12 Marzo 2021 0 Di Lidano Grassucci
L’aria scende dalle montagne, da est. Non ho mai capito il giro che fa. Immagino (o mi piace immaginare) venga dalla steppa di Russia, in un cammino lungo come i romanzi dei russi che hanno bisogno di tempo per respirare, per dipanare il proprio corso.
Aria di Russia che qui arriva dopo che l’aria di Africa, l’aria mite di questo mare al centro delle terre, aveva timidamente prenotato primavera. Fa un freddo diverso da quello di prima, freddo a sorpresa.
La gente si timida davanti a questo tempo. Leggo un libro che riporta le storie di sensazioni e fa di ogni stagione una persona un personaggio.
Ora, il tempo di ora, è una donna elegante che sta dentro quei libri russi, quegli intrecci da Leone Tolstòj. Vite che si fanno vita nella vita di chi legge. Una donna che sente queste storie esattamente come questo freddo e la lettura le arriva così nel profondo che brivida quasi piegandosi con il suo corpo per farsi scivolare, o prendere,  da quel gelo vitale affardellato di storie.
Come se il gelo fosse lui stesso una storia da vivere volando su steppe infinite, sugli Urali selvaggi o nella Mosca più sofisticata che potesse immaginare. Brivida, poi la luce mitiga, poi le voci distraggono, poi gli osservatori si distraggono e si cerca un romanzo che sia lento russo e guarda timidi stupori di cosacchi che vendono dal Don e tanta bellezza è sorpresa.
Lo scrittore si perde in descrizioni di campi, di stagioni, di umane fotografie di innumerevoli persone. Come la zucca di Cenerentola si fa carrozza e i topini destrieri, così questo mondo si fa ufficiali, eroi, corte di Zar decaduti e per questo romanticamente vividi.

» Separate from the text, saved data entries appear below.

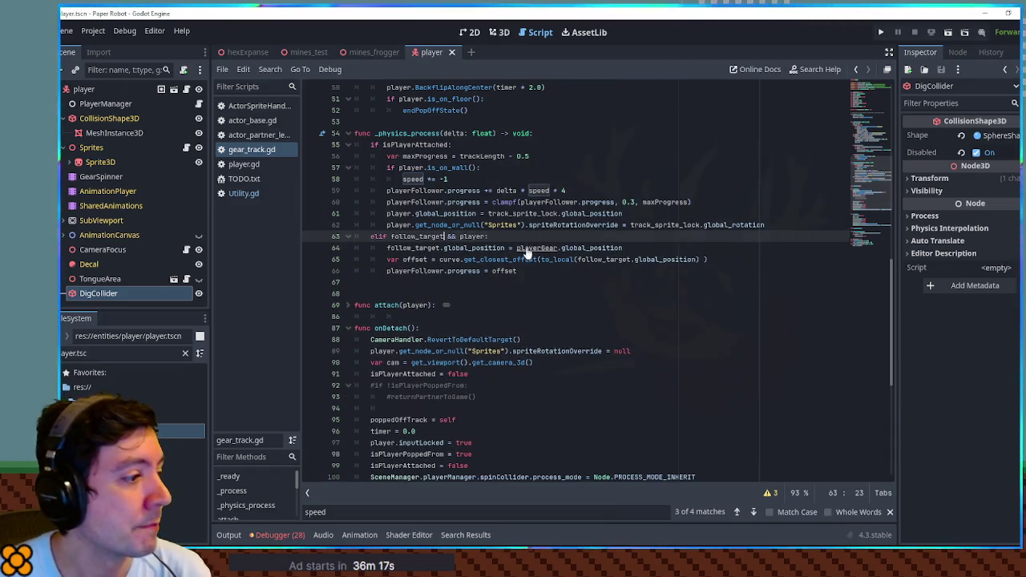
pyautogui.click(440, 387)
pyautogui.press('ctrl+shift+k')
pyautogui.press('ctrl+shift+k')
pyautogui.press('ctrl+s')
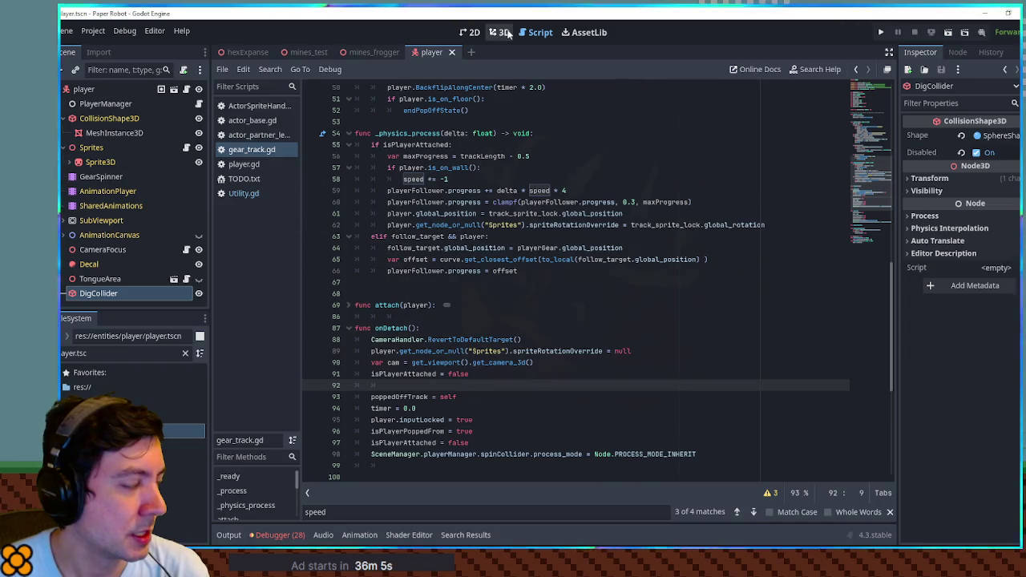
pyautogui.click(136, 118)
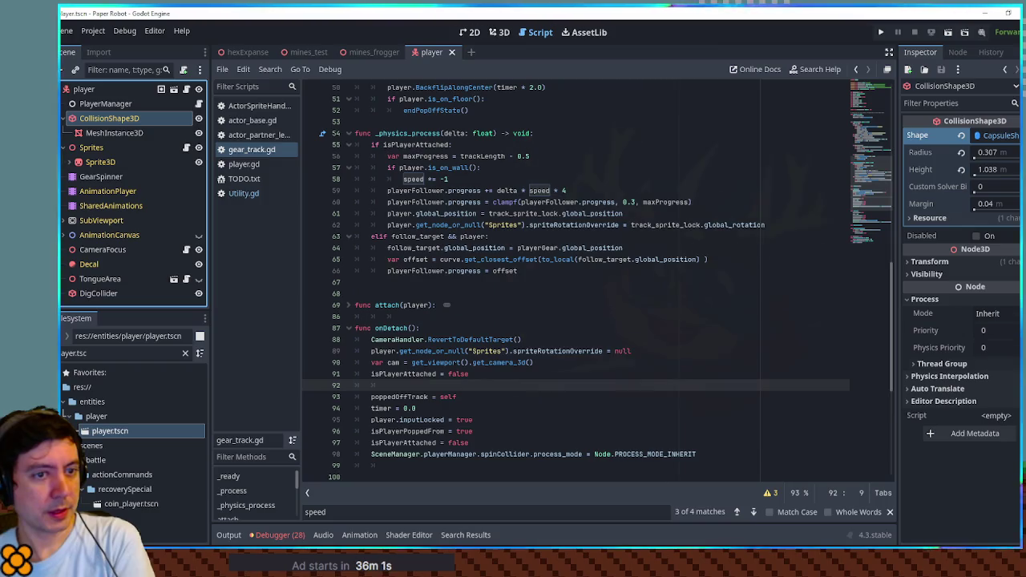
# Add line 63 with a copy of line 62's Sprites node lookup on the player.
pyautogui.click(933, 261)
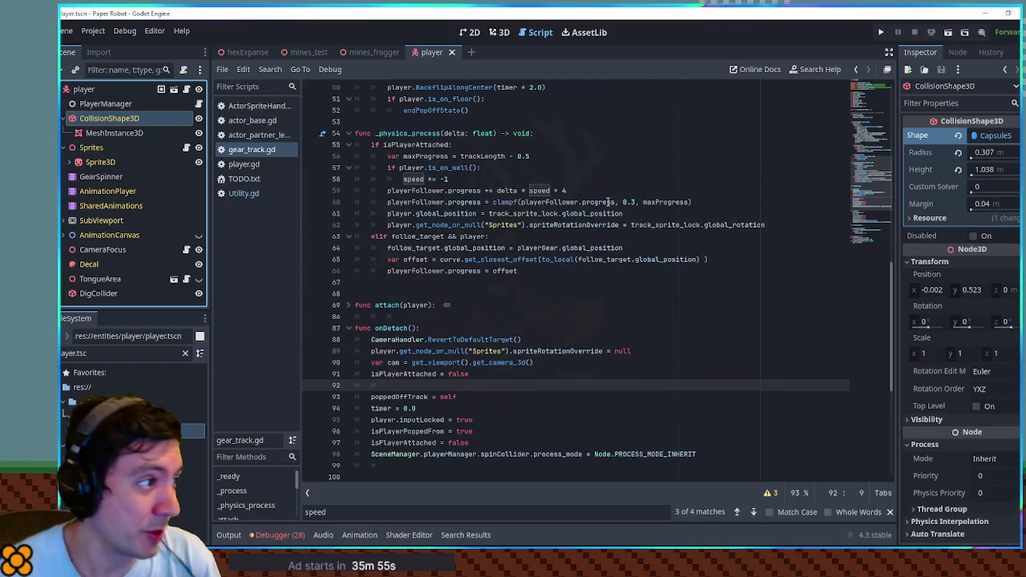
pyautogui.doubleClick(406, 225)
pyautogui.doubleClick(561, 225)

La vita è lungo un marciapiede di Pietroburgo, un caffè che pare Parigi che non è, aromi di arabica e robusta, latte venuto da campagne vicine. Storie così intense che lei si china un poco, aa piegarsi dalla forza di tutto questo.
Prende dalla borsa di Parigi un libro consumato dalla lettura, prende una lettura consumata in un libro e si assorbe nella sua lettura. Ufficiali fedeli alla Zar mostrano divise bellissime e giurano fedeltà ad un mondo che non c’è già. Lei sorride nel mio libro che fa di ogni tempo un personaggio,  è alla voce di marzo quando ancora non è primavera.
Così compresi le stagioni e forse la vita, guardando come si vive questa vita quando indossi la lettura, quando arriva da est il vento di Russia. 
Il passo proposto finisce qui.